→ PASSAGE
━━━━━━━━━━━━━━━━━━━━━━━━━━━━━━

The task is to predict which one of the floor types (concrete, tiles, pvc, carpet, wood) the robot is on using sensor data such as acceleration and velocity. Succeed and you'll help improve the navigation of robots without assistance across many different surfaces, so they won’t fall down on the job. We need to classify on which surface our robot is standing.

In this notebook we will explore the data, prepare it for a model, train a model and classify the target value (surface type) for the test set, then prepare a submission.



# <a id='2'></a>2. Prepare for data analysis
## 2.1 Import libraries 

In [None]:
import numpy as np
import pandas as pd

from sklearn.ensemble import RandomForestClassifier
from sklearn.model_selection import StratifiedKFold
#from sklearn.neighbors import KNeighborsClassifier
from sklearn.preprocessing import StandardScaler, LabelEncoder
#from sklearn.neural_network import MLPClassifier

import matplotlib.pyplot as plt #plotting
import seaborn as sns #higher-lever plotting

import os 
print(os.listdir("../input")) # let's print available data
import warnings
warnings.filterwarnings('ignore') # ignore warnings

## 2.2 Read data 

In [None]:
%%time
train_df = pd.read_csv('../input/X_train.csv')
test_df = pd.read_csv('../input/X_test.csv')
target_df = pd.read_csv('../input/y_train.csv')

# <a id='3'></a>3. Data exploration

## 3.1 Data description
**1. X_[train/test].csv** - the input data, covering 10 sensor channels and 128 measurements per time series plus three ID columns:
    - row_id: The ID for this row.
    - series_id: ID number for the measurement series. Foreign key to y_train/sample_submission.
    - measurement_number: Measurement number within the series.
    
The orientation channels encode the current angles how the robot is oriented as a quaternion (see [Wikipedia](https://en.wikipedia.org/wiki/Conversion_between_quaternions_and_Euler_angles)). Angular velocity describes the angle and speed of motion, and linear acceleration components describe how the speed is changing at different times. The 10 sensor channels are:
    - orientation_X
    - orientation_Y
    - orientation_Z
    - orientation_W
    - angular_velocity_X
    - angular_velocity_Y
    - angular_velocity_Z
    - linear_acceleration_X
    - linear_acceleration_Y
    - linear_acceleration_Z
    
**2. y_train.csv** - the surfaces for training set.
    - series_id: ID number for the measurement series.
    - group_id: ID number for all of the measurements taken in a recording session. Provided for the training set only, to enable more cross validation strategies.
    - surface: the target for this competition.

━━━━━━━━━━━━━━━━━━━━━━━━━━━━━━

→ GIVEN DATA
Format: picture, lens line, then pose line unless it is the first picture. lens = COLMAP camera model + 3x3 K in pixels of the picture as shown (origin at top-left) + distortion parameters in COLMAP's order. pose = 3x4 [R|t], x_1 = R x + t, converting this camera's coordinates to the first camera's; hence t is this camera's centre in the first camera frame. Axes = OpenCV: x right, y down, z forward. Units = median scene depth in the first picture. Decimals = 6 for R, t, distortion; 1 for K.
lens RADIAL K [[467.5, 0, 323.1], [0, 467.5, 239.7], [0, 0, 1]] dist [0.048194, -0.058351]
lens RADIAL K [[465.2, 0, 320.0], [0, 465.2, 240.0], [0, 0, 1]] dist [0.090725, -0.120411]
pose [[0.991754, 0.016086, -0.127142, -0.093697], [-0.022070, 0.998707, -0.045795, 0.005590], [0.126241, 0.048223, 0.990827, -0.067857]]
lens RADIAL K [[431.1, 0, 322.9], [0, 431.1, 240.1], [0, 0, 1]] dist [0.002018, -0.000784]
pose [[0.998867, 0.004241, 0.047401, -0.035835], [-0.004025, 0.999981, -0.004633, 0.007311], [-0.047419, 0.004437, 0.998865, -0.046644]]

━━━━━━━━━━━━━━━━━━━━━━━━━━━━━━

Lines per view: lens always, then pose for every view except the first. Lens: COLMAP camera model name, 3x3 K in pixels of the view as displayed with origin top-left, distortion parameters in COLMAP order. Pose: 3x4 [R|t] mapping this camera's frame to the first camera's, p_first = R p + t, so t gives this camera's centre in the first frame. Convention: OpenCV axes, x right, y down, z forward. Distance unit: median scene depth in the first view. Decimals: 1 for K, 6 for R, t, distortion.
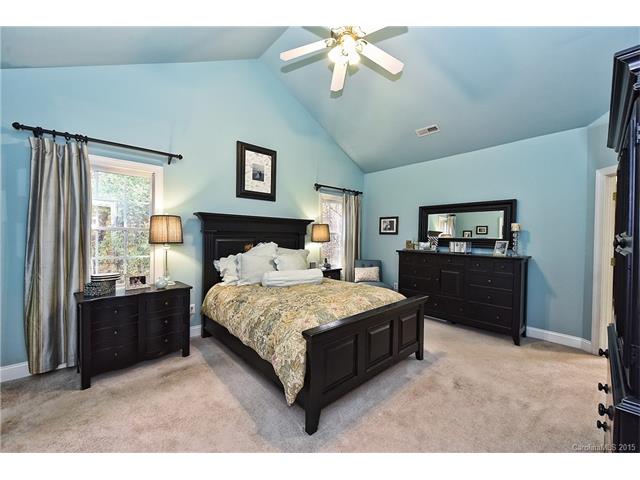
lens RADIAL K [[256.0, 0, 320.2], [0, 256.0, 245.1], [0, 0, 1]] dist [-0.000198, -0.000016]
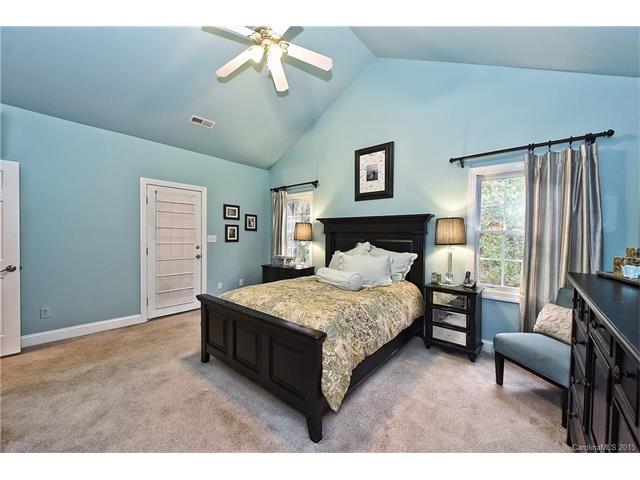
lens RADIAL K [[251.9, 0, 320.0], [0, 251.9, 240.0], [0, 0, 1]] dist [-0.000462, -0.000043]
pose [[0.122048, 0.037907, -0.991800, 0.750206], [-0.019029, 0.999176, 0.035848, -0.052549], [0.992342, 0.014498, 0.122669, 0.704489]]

━━━━━━━━━━━━━━━━━━━━━━━━━━━━━━

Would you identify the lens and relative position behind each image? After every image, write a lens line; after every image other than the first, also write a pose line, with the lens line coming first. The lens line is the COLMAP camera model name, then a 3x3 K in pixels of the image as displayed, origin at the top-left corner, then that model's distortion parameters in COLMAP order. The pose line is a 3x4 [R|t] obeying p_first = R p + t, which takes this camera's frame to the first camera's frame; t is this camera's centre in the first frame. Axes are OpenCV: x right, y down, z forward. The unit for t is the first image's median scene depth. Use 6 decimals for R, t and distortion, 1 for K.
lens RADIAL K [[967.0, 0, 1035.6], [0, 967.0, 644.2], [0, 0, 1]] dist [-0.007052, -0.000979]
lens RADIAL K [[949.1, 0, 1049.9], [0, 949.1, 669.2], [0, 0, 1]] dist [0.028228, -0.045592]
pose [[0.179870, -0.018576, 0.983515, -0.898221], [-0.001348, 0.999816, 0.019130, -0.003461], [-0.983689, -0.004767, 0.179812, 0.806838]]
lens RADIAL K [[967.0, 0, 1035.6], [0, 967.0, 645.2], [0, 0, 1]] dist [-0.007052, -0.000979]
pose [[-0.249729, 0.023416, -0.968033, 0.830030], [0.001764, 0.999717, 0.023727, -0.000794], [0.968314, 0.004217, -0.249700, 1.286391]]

━━━━━━━━━━━━━━━━━━━━━━━━━━━━━━

→ TASKS TO PERFORM
(A) In the robot floor-surface notebook, how many measurements does each time series contain?
(B) Write out the part of the robot floor-surface notebook that opens with the words containing "The task is" and closes with "robot is standing.".
(C) Write what comes next in the robot floor-surface notebook, picking up after its final line.

→ ANSWER SECTION
(A) 128 measurements per time series.

(B)
The task is to predict which one of the floor types (concrete, tiles, pvc, carpet, wood) the robot is on using sensor data such as acceleration and velocity. Succeed and you'll help improve the navigation of robots without assistance across many different surfaces, so they won’t fall down on the job. We need to classify on which surface our robot is standing.

(C)
**3. sample_submission.csv** - a sample submission file in the correct format.

## 3.2 Data review

In [None]:
train_df.head(n=5)

In [None]:
train_df.info()

In [None]:
len(train_df.measurement_number.value_counts())

We have eight types of surfaces and we should classify it on using data collected from sensors.
Let's show the numbers of surfaces

In [None]:
target_df['surface'].value_counts().reset_index().rename(columns={'index': 'target'})

*and visualize it.*

In [None]:
sns.set(style='whitegrid')
sns.countplot(y = 'surface',
              data = target_df,
              order = target_df['surface'].value_counts().index)
plt.show()

In [None]:
fig, ax = plt.subplots(1,1, figsize = (15,6));
corr = train_df.corr();
mask = np.zeros_like(corr);
mask[np.triu_indices_from(mask)] = True
hm = sns.heatmap(corr,
                ax = ax,
                mask = mask,
                cmap = 'Blues',
                annot = True,
                fmt = '.2f',
                linewidths = 0.05);
fig.subplots_adjust(top=0.93);
fig.suptitle('Features Correlation Heatmap', 
              fontsize=14, 
              fontweight='bold');

# <a id='4'></a>4. Data preparation
## 4.1 NaN in data

In [None]:
print('Are there NaNs in {}?: {}\n'.format('train_df',train_df.isnull().values.any())+
      'Are there NaNs in {}?: {}\n'.format('test_df',test_df.isnull().values.any())+
      'Are there NaNs in {}?: {}\n'.format('target_df',target_df.isnull().values.any()))

Ok, our data doesn't have any NaN's. We can continue

## 4.2 Encoding categorical data
We have strings in target dataframe. It should be converted into numbers

In [None]:
le = LabelEncoder()
le.fit(target_df['surface'])
target_df['surface'] = le.transform(target_df['surface'])

In [None]:
target_df['surface'].value_counts()

Now we have numbers instead of letters and we are ready to work with data.

## 4.3 Data transformation

In [None]:
def get_features(df):
    result_df = pd.DataFrame()
    for col in df.columns:
        if col in ['row_id', 'series_id', 'measurement_number']:
            continue
        result_df['{}_mean'.format(col)] = df.groupby(['series_id'])[col].mean()
        result_df['{}_max'.format(col)] = df.groupby(['series_id'])[col].max()
        result_df['{}_min'.format(col)] = df.groupby(['series_id'])[col].min()
        result_df['{}_sum'.format(col)] = df.groupby(['series_id'])[col].sum()
        result_df['{}_mean_abs_change'.format(col)] = df.groupby(['series_id']\
        )[col].apply(lambda x: np.mean(np.abs(np.diff(x))))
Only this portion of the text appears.